Long’s son Kai, in an interview here, shed a different light on his father helping Owens and later embracing him. It somewhat dispels the the spirit of the myth, but also causes the actual act of Long helping Owens seem less far-fetched. He suggests that such actions were common in amateur athletics back then, and that even though athletes were competing against each other, it was not uncommon for them to offer each other advice. Today, such help would seem almost inconceivable in the dog-eat-dog world of international competition, but back then, amateur athletics was indeed amateur athletics. Those athletes were sportsmen, enthusiasts, and competitors. Not enemies.
As for whether or not there was any political motive, Kai insisted that there was no motive behind the act of embracing Owens and that his father was simply congratulating the Olympic record holder. Indeed from the looks of the tape, Long running over to Owens seemed entirely impromptu. But even if it was just a quick burst of emotion in Long running over to Owens, Long wasn’t stupid; he had to have known that this embrace of Owens would have been a problem in Nazi Germany. The part where he received the strong rebuke from Hess for embracing Owens was very true.
As for their relationship after the Olympics, Long’s family saw no evidence for there being a correspondence, but admittedly they couldn’t entirely rule out the possibility of there being one either. It’s more likely as was described in Schaap’s book, that the two men went back to the Olympic village area, had a good long visit, and then went their separate ways. Whether or not they remained friends and corresponded afterwards is difficult to verify. It comes down to whether or not you think Owens was embellishing, which he more than likely was.
The whole deathbed request portion of the story is just pure Hollywood bullshit.
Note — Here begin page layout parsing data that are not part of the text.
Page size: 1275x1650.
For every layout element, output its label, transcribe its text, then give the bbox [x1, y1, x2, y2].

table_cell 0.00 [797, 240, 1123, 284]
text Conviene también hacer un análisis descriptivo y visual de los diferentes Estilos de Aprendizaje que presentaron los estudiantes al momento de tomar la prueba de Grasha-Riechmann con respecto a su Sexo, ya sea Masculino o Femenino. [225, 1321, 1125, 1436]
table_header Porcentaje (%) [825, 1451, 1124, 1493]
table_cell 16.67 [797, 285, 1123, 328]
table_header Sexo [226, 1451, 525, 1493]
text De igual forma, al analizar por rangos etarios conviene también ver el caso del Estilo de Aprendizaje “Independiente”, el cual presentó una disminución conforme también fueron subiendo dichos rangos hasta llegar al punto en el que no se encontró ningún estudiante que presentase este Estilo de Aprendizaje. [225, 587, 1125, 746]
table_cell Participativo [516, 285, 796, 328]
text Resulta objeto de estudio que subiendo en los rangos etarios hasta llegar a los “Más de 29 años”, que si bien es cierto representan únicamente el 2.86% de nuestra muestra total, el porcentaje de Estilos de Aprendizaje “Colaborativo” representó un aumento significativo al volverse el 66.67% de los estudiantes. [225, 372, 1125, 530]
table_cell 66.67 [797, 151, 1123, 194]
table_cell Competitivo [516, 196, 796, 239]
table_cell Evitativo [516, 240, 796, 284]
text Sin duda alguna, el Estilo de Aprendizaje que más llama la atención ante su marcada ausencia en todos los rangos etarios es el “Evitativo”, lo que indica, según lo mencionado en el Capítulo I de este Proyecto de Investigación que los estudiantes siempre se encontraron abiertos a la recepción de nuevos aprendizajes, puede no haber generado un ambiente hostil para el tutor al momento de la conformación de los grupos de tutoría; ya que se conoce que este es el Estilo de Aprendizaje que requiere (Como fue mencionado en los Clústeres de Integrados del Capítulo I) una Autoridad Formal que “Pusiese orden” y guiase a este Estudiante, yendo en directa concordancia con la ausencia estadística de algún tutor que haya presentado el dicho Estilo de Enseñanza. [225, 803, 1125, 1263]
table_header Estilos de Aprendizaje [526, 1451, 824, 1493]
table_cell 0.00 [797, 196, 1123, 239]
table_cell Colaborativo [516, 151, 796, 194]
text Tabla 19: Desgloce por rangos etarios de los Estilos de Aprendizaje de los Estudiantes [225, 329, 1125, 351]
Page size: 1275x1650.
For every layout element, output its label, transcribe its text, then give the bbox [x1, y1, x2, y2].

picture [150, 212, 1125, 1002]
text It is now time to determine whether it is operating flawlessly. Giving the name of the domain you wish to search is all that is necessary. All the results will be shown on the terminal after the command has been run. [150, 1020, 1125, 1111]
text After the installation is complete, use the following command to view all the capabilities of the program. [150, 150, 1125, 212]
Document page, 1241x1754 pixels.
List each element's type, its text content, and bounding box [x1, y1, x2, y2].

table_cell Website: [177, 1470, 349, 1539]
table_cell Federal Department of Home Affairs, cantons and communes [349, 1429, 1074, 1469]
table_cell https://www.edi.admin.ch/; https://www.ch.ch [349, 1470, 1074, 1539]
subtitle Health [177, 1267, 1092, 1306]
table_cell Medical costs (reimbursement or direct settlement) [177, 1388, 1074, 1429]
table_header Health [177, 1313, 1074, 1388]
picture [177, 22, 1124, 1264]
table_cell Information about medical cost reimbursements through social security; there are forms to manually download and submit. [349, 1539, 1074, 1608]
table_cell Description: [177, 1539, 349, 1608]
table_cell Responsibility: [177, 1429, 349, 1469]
It never happened.
Owens’ victories, at the 1936 Berlin Olympics and Long’s part in that story is one that coaches, teachers, sportscasters, and pop historians would trot out as a tale of the overcoming of racial divides, the power of sports, and the power of good sportsmanship. Whatever the inconsistencies, the verifiable facts of the story need no further embellishment to be meaningful and notable. Indeed Owens’ performance at the Games was a bitter bit of schnitzel for the Nazis to swallow because he, a black American, ended up beating the “superior” white athletes of Germany to win four gold medals in the 100m, 200m, 4×100 relay, and the long jump. The situation was made awkward when the German athlete Long did something that no dyed-in-the-wool Nazi would ever do. He ran up to Owens after the American’s record-breaking jump, shook Owens’ hand gleefully and put his arm on Owens’ shoulder like they were old pals. The two athletes than walked off together right in front of the box where a stewing Hitler was sitting and looking on. It was one of the finest examples of good sportsmanship the Olympics has ever seen. And for his part in it, Luz Long will always be remembered as one of the greatest sportsmen the world has ever known.